Matthias Tobler von JAM erliegt einem Trugschluss, wenn er meint, bezahlte Rezensionen seien wie die Mund-zu-Mund-Propaganda unter Freuden und Bekannten, die sich offline als besonders spendenwirksam erweist. Und wenn es nur darum geht, JAM bekannt zu machen, ist trigami nicht der richtige Kanal - dann ist (Online-)Werbung gefragt.

Schon bei ersten Rezension ist noch eine andere Gefahr ans Licht gekommen: Hilfswerke sind nicht einfach Firmen, sondern Organisationen, die sich nahe an Politik und Religion bewegen. Sollte da tatsächlich kein reiner Wein eingeschenkt worden sein, könnte der Schuss nicht nur für JAM Schweiz und trigami, sondern auch für gutgläubige Blogger nach hinten losgehen.

(Mir fällt gerade auf, dass dieser Beitrag wohl auch als bezahlte Rezension durchgegangen wäre. Aber wie gesagt, ich habe hier aufs Sponsoring ausdrücklich verzichtet.)

Update: Matthias Tobler hat inzwischen klar gemacht, wie JAM (Joint Aid Management) und JAM (Jesus Alive Ministries) verknüpft sind oder zumindest waren. Warum nicht gleich?

Update [14.3.2007 0745]: Und der Schuss scheint wirklich nach hinten loszugehen.

Update [14.3.2007 1520]: Remo Uherek von Trigami nimmt Stellung zur Geschichte:
Von Hilfswerken und Transparenz (und mein Kommentar dazu)

Europataugliche E-Rechnungen von Ariba

Die Spend-Management-Produkte von Ariba können ab sofort besser mit länderspezifischen Anforderungen an E-Rechnungen umgehen.

Ariba hat die Software so erweitert, dass insbesondere die Mehrwertsteuer in verschiedenen europäischen Ländern gesetzeskonform ausgewiesen und abgerechnet wird.

Online-Börse für neue Technologien

Das Forschungszentrum Karlsruhe präsentiert auf der neuen Plattform Research to Business über 100 aktuelle Forschungsergebnisse. Die technischen Lösungen sind nach Anwendungsgebietet geordnet und, wie zum Beispiel dieser heizbare keramische Glühstift, komplett dokumentiert.

Unternehmen aus der Industrie, die eine Erfindung einsetzen oder vermarkten möchten, können mit einem Innovationsberater des Instituts Kontakt aufnehmen. Alle Technologieangebote sind bereits professionell patentrechtlich geschützt.

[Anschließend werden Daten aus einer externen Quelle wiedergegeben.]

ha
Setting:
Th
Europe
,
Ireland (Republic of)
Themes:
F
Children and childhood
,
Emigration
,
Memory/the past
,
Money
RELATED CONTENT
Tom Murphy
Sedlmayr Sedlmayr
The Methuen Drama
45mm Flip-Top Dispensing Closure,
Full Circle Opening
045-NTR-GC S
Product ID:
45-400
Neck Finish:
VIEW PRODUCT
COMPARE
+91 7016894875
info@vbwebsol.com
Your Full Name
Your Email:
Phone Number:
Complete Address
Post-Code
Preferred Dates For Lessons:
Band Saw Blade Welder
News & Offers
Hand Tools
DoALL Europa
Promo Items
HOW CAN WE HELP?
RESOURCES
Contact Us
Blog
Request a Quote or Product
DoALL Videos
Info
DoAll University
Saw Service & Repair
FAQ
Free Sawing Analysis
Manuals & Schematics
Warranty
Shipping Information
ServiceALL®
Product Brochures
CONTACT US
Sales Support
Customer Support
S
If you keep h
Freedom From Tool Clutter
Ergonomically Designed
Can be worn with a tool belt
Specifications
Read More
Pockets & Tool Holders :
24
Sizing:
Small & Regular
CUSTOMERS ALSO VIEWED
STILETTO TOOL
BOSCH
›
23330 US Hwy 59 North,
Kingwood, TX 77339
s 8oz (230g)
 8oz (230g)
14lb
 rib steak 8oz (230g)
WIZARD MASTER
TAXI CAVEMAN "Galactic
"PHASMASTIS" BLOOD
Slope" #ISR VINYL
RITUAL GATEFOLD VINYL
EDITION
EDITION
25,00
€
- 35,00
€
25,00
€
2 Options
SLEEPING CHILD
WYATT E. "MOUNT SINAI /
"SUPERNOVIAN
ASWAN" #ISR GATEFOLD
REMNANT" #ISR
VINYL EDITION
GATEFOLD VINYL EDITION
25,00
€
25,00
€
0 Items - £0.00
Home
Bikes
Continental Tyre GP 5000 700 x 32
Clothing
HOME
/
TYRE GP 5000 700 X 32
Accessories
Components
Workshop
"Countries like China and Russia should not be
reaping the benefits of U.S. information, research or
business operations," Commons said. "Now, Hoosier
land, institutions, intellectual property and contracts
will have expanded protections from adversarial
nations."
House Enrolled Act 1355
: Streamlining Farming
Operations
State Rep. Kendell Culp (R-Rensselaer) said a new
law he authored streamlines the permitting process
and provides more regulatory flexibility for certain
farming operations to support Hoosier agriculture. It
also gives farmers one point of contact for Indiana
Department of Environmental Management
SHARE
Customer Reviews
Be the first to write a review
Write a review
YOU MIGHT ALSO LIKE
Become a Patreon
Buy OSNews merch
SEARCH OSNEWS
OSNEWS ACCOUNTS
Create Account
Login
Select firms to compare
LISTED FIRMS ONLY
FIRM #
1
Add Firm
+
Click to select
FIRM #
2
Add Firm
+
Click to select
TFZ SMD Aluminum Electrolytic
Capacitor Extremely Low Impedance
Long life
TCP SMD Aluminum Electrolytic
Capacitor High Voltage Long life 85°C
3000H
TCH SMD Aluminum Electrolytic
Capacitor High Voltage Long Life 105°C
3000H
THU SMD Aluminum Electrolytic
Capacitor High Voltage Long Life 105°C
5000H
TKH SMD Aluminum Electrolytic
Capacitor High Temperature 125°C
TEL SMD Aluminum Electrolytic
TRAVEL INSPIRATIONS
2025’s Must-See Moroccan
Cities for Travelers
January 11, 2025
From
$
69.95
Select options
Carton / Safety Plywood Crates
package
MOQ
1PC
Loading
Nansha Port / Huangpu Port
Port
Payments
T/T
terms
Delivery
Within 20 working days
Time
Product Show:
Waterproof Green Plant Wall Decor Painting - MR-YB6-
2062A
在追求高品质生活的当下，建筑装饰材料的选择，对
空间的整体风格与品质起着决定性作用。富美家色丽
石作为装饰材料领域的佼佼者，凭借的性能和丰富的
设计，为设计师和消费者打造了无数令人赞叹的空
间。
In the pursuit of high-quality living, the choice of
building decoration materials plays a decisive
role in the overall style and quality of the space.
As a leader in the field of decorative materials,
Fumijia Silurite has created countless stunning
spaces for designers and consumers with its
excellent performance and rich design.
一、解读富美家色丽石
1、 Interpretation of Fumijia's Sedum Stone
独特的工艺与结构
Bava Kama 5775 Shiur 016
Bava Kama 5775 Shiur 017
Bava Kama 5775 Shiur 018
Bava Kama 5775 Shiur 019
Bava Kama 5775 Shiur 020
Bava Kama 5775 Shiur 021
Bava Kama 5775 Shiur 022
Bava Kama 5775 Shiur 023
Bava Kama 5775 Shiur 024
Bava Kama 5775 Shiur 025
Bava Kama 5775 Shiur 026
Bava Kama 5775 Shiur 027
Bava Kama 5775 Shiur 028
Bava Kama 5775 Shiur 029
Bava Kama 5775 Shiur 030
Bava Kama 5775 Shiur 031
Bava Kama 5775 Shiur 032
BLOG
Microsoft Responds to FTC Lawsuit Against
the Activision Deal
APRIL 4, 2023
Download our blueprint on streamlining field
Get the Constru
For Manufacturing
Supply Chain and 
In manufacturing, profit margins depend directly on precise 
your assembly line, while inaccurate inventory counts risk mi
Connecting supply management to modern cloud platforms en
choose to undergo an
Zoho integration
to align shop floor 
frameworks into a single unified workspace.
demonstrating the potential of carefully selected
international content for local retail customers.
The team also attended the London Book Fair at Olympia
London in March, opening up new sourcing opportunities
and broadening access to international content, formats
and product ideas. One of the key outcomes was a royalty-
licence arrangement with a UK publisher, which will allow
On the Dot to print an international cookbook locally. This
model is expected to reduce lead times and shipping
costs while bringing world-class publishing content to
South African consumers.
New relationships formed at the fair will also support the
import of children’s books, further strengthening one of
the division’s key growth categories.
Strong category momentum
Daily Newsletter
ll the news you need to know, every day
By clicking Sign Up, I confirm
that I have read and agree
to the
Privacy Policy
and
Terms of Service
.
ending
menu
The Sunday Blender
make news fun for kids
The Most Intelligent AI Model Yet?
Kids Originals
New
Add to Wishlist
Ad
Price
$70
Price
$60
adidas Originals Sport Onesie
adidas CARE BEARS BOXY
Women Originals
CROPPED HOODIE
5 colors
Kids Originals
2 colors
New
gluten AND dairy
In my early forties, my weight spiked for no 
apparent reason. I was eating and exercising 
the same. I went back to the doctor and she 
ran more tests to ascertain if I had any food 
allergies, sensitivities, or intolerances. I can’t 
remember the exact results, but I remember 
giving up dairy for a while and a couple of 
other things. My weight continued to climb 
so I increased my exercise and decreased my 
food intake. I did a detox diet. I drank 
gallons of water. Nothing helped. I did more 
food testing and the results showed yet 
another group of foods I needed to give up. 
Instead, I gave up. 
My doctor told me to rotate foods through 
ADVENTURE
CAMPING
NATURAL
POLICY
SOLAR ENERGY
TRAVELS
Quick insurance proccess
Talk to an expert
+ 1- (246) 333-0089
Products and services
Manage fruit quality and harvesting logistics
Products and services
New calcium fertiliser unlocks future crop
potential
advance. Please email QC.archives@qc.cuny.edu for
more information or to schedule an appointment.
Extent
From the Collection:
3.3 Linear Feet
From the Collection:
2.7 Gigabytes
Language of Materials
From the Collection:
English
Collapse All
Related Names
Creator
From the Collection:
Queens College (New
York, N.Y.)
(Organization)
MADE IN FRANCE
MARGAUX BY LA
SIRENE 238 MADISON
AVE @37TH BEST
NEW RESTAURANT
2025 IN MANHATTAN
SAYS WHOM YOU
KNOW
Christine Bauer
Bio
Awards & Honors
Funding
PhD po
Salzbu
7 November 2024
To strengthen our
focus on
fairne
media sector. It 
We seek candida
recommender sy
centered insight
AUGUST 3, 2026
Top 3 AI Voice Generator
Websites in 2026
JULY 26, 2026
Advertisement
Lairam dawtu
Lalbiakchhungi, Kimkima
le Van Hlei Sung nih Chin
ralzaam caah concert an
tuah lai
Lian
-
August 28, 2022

(via golem, mehr dazu im Research to Business Newsletter)

Jede Woche Strictly Business

Bei Search Engine Land erscheint ab sofort jeden Mittwoch die Kolumne "Strictly Business". Darin geht es um Online-Marketing von Unternehmen zu Unternehmen (B2B). Den Anfang machte gestern Patricia Hursh mit Reducing Barriers To Online Registration.

Mogst aa guugeln? Bayern sagt ja zu Book Search

Die Bayerische Staatsbibliothek macht als erste deutsche Bibliothek bei Google Book Search mit. Zahlreiche der bedeutendsten Werke der deutschen Literatur, darunter viele einzigartige Bestände der Bibliothek, werden so Millionen von Menschen auf der ganzen Welt zugänglich gemacht. Das Projekt beschränkt sich auf Werke, die keinen Urheberrechten mehr unterliegen.